Directors Allen and Albert Hughes, who made a stunning debut in 1993 with their powerful ghetto drama Menace II Society, bring an impressive visual prowess to From Hell that makes it both a significant departure from, and a thematic continuation of, their American films about the urban African-American experience (which also include 1995's Dead Presidents and the 1999 documentary American Pimp). Working with production designer Martin Childs (Quills), they have created a vision of Victorian-era London (actually shot in Prague) that is both appalling and fascinating in its vast disparities among the wealthy and the poverty-stricken. You can literally smell the smoke of the Industrial Revolution in the air and feel the grit beneath your fingers.
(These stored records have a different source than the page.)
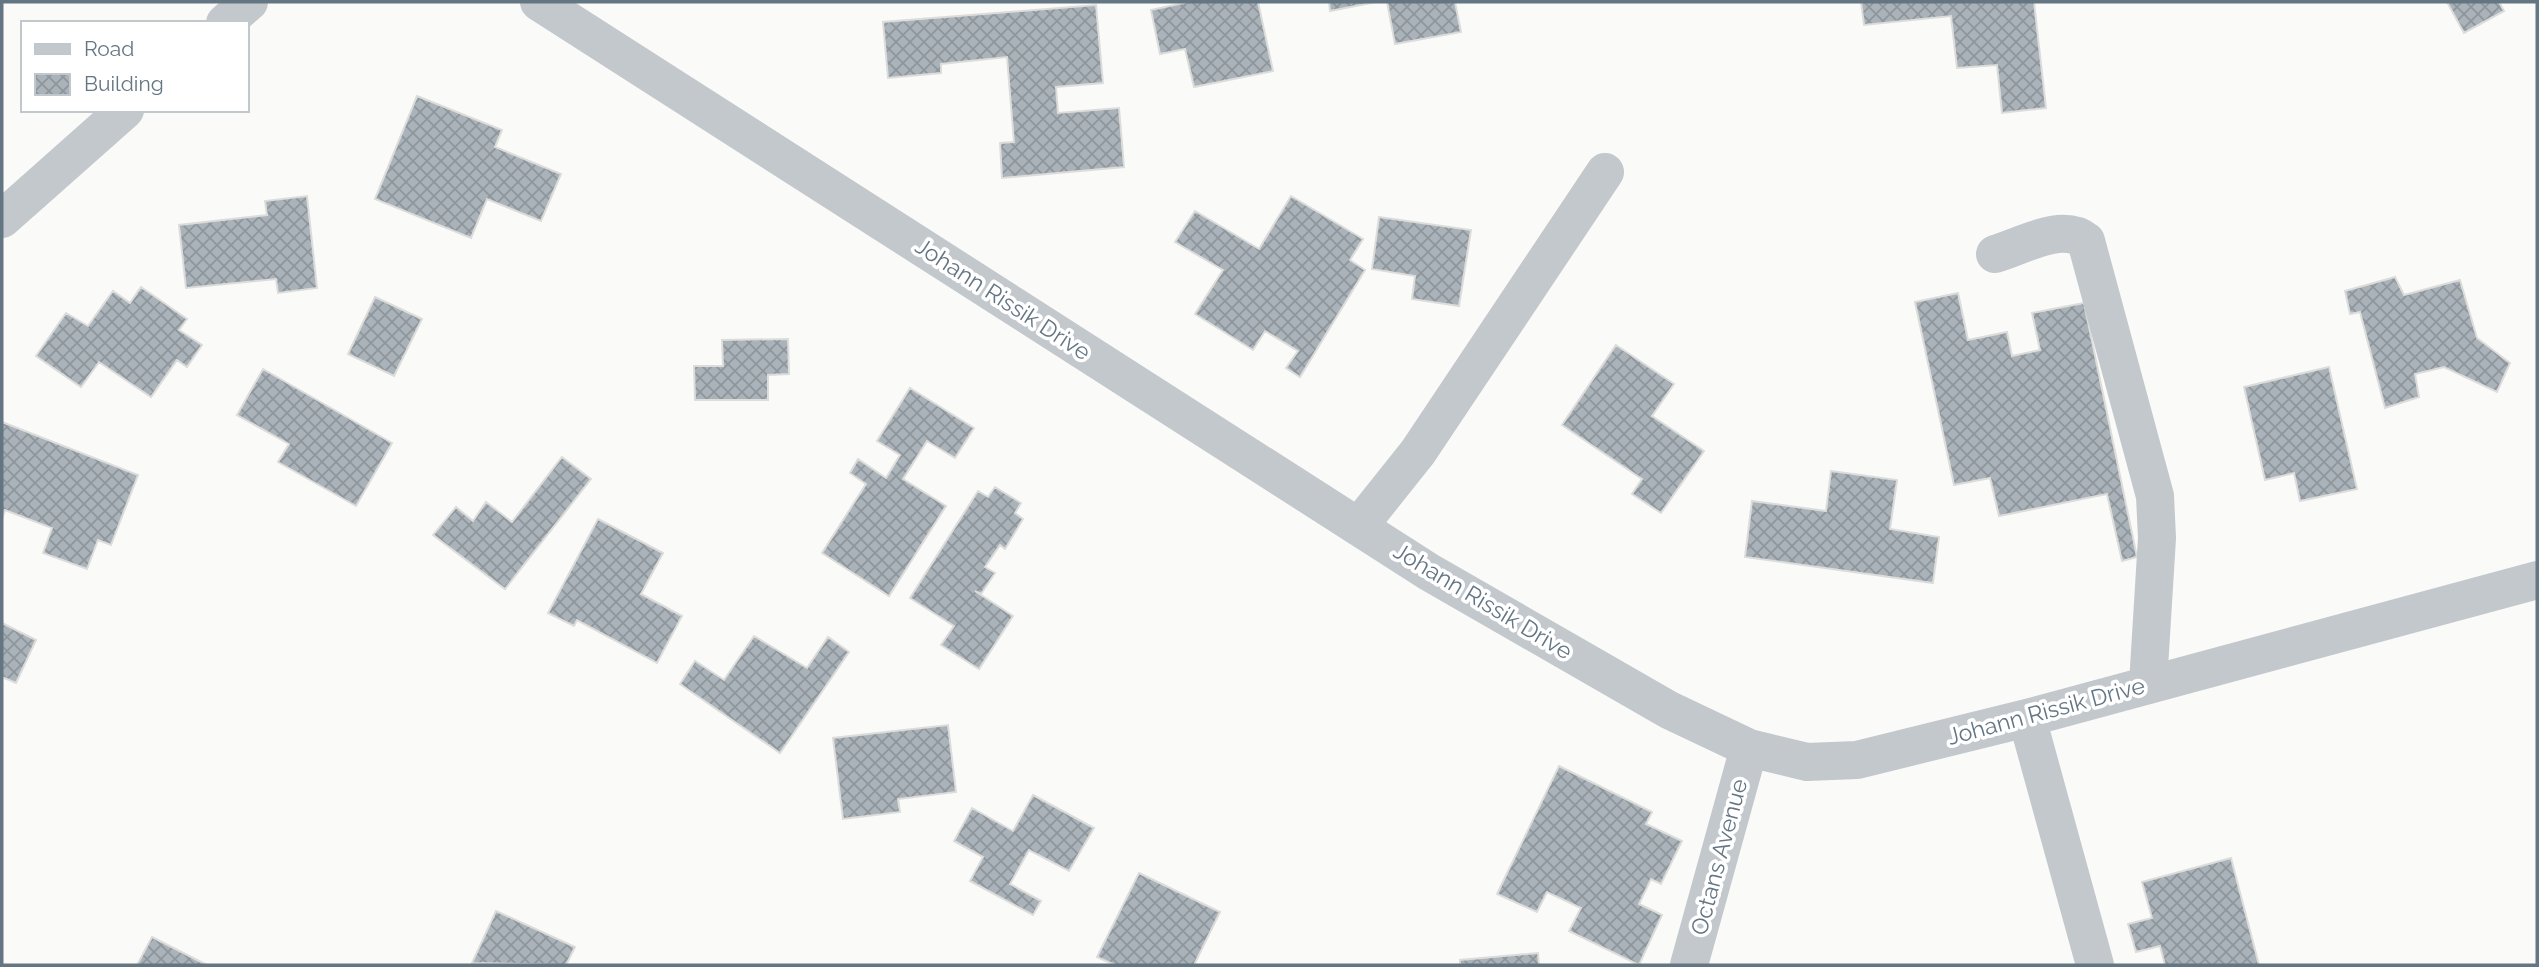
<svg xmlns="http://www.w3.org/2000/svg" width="2539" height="967" viewBox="0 0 2539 967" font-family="Raleway,sans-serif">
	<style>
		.building { fill: url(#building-cross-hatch); stroke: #dcdcda; stroke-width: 2 }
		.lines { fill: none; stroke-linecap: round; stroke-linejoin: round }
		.street { stroke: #c3c8cc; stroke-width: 38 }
		.labels { text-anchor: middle; stroke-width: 7; stroke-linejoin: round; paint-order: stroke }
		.street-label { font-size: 23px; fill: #657683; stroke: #fff }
	</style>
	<defs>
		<pattern id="building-cross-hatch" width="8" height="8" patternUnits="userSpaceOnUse" patternTransform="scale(1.75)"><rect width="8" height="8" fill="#aab3b9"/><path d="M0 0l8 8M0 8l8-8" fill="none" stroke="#8e969c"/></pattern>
	</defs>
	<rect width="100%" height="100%" fill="#fafaf8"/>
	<path class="building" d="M 1188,2 L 1258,2 L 1273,71 L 1194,87 L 1185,49 L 1160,54 L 1151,10 Z
		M 1329,2 L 1376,2 L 1330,11 Z
		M 1387,2 L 1455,2 L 1461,32 L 1395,44 Z
		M 1861,2 L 2034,2 L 2046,108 L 2002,113 L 1997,65 L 1957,68 L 1951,16 L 1864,25 Z
		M 2447,2 L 2499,2 L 2504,11 L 2464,33 Z
		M 1096,5 L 1103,83 L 1056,87 L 1058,113 L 1119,108 L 1124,167 L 1002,178 L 1000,143 L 1014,142 L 1007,57 L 941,64 L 941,73 L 888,78 L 883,22 Z
		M 417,96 L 502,130 L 495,147 L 561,174 L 541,221 L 487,199 L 471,238 L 375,199 Z
		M 307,196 L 317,288 L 278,293 L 276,279 L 186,288 L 179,225 L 267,215 L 265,201 Z
		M 1291,196 L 1363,239 L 1350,260 L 1365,270 L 1300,377 L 1286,368 L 1298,351 L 1265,331 L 1253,350 L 1195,314 L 1223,270 L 1175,242 L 1195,211 L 1259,249 Z
		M 1379,217 L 1471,230 L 1459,306 L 1412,299 L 1415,276 L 1372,269 Z
		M 2395,277 L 2404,295 L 2460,280 L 2477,338 L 2510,363 L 2497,392 L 2444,367 L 2415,374 L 2419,397 L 2385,408 L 2360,312 L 2350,314 L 2345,291 Z
		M 141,287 L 187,319 L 179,330 L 202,345 L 187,367 L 177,360 L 151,397 L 99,362 L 81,387 L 36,356 L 66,313 L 88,326 L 113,291 L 130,303 Z
		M 1958,293 L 1968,340 L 2007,332 L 2012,356 L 2040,350 L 2032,313 L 2084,303 L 2137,557 L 2122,561 L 2107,494 L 1999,516 L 1990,478 L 1954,485 L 1915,302 Z
		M 375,297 L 422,319 L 394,376 L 348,354 Z
		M 788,339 L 789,374 L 768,375 L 768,400 L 695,400 L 694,366 L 723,366 L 722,340 Z
		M 1616,345 L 1674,384 L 1652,416 L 1704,451 L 1661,513 L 1632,494 L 1642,479 L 1562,425 Z
		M 2329,367 L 2357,489 L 2300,501 L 2294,473 L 2265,480 L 2244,387 Z
		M 263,369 L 392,443 L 356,506 L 278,462 L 289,444 L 237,415 Z
		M 910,388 L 974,428 L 955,458 L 927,441 L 903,479 L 946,506 L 889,596 L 822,553 L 866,484 L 850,473 L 858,459 L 886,478 L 900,455 L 877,441 Z
		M 2,422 L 138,475 L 111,545 L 98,540 L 87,569 L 43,553 L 52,528 L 5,510 L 2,519 Z
		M 562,457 L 591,479 L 505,589 L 433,535 L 456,507 L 473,521 L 486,502 L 512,522 Z
		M 1831,471 L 1897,480 L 1890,529 L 1939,537 L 1933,583 L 1745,557 L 1752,501 L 1826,511 Z
		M 995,487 L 1021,503 L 1015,513 L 1023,519 L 1005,549 L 1000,545 L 985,567 L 995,573 L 981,594 L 975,591 L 1013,616 L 979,669 L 941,645 L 954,626 L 910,598 L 978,491 L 988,497 Z
		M 598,519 L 663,553 L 641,594 L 682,616 L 657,663 L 577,620 L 574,626 L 548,613 Z
		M 2,623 L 36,640 L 16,683 L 2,677 Z
		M 754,636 L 807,668 L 828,637 L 849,652 L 780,753 L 680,684 L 695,661 L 724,680 Z
		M 948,725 L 956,792 L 898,799 L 900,812 L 843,819 L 833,738 Z
		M 1559,766 L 1652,812 L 1646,824 L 1682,841 L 1661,884 L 1651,879 L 1639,904 L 1662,915 L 1639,965 L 1569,931 L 1581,908 L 1547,892 L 1537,912 L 1497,894 Z
		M 1033,795 L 1094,828 L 1069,871 L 1029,850 L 1010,884 L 1041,901 L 1033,915 L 970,881 L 983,857 L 954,841 L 972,808 L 1013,831 Z
		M 2231,858 L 2259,965 L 2165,965 L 2160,946 L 2136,952 L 2128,924 L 2152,918 L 2142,882 Z
		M 1139,873 L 1220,912 L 1194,965 L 1115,965 L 1097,957 Z
		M 496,911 L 575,947 L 566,965 L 472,963 Z
		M 152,937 L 207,965 L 137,965 Z
		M 1538,953 L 1539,965 L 1460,965 L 1460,960 Z"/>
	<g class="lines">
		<path class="street" d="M 539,2 L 1429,572 L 1669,710 L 1749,748 L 1807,762 L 1857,760 L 2027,718 L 2537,580
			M 225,23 L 249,2
			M 2,219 L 125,110
			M 1995,254 C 2022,246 2062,222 2086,241 L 2155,496 L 2157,538 L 2148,684
			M 1359,526 L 1418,452 L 1605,172
			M 2027,718 L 2095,965
			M 1689,965 L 1749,748"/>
	</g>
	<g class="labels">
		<g class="street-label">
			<text transform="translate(1003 299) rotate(33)" y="8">Johann Rissik Drive</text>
			<text transform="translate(1483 601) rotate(31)" y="8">Johann Rissik Drive</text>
			<text transform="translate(2046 711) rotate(-15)" y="8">Johann Rissik Drive</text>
			<text transform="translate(1719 857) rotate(-75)" y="8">Octans Avenue</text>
		</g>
	</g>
	<rect width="2539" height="967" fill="none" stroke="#657683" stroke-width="7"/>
	<rect x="21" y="21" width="228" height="91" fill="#ffffff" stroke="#c1c8cd" stroke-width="2"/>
	<rect x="35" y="44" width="35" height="10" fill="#c3c8cc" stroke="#c1c8cd" stroke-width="2"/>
	<text x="84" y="56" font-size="21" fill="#657683">Road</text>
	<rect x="35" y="74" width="35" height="21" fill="url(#building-cross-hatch)" stroke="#c1c8cd" stroke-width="2"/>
	<text x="84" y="91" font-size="21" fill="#657683">Building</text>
</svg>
Yet, in keeping with the graphic-novel origins of the narrative, the Hughes Brothers give the film an air of visual theatricality that is reminiscent of Francis Ford Coppola's work on Bram Stoker's Dracula (1992). They give us expansive vistas of London's late-19th-century skyline beneath a painterly, impossibly blood-red sky that seems to bear down on the nameless who walk the streets at night. The camerawork of cinematographer Peter Deming (Mulholland Drive) is equally virtuoso, moving easily from tight, claustrophobic spaces within the city to grand, sweeping wide shots, such as one that begins well above the city streets and descends in one smooth movement deep beneath the cobblestones to an underground lair.
From Hell is a powerful horror thriller, visually evocative and full of dread and foreboding. The Hughes Brothers rely largely on quick flashes of violence in the dark and the suggestion of what the Ripper has done, rather than dwelling on the gore. It's an effective move that avoids sensationalizing the gruesomeness of the violence and instead emphasizes its ritualistic qualities and the sad irony of how this sort of mayhem became a part of how the Ripper's victims lived. As From Hell shows in such eerily disturbing fashion, Jack the Ripper emerged from the turmoil of a society moving into industrial modernity and, in his own self-conscious way, made sensational a form of violence that still fascinates and repels us today precisely because of its connection to modern society in the machine age.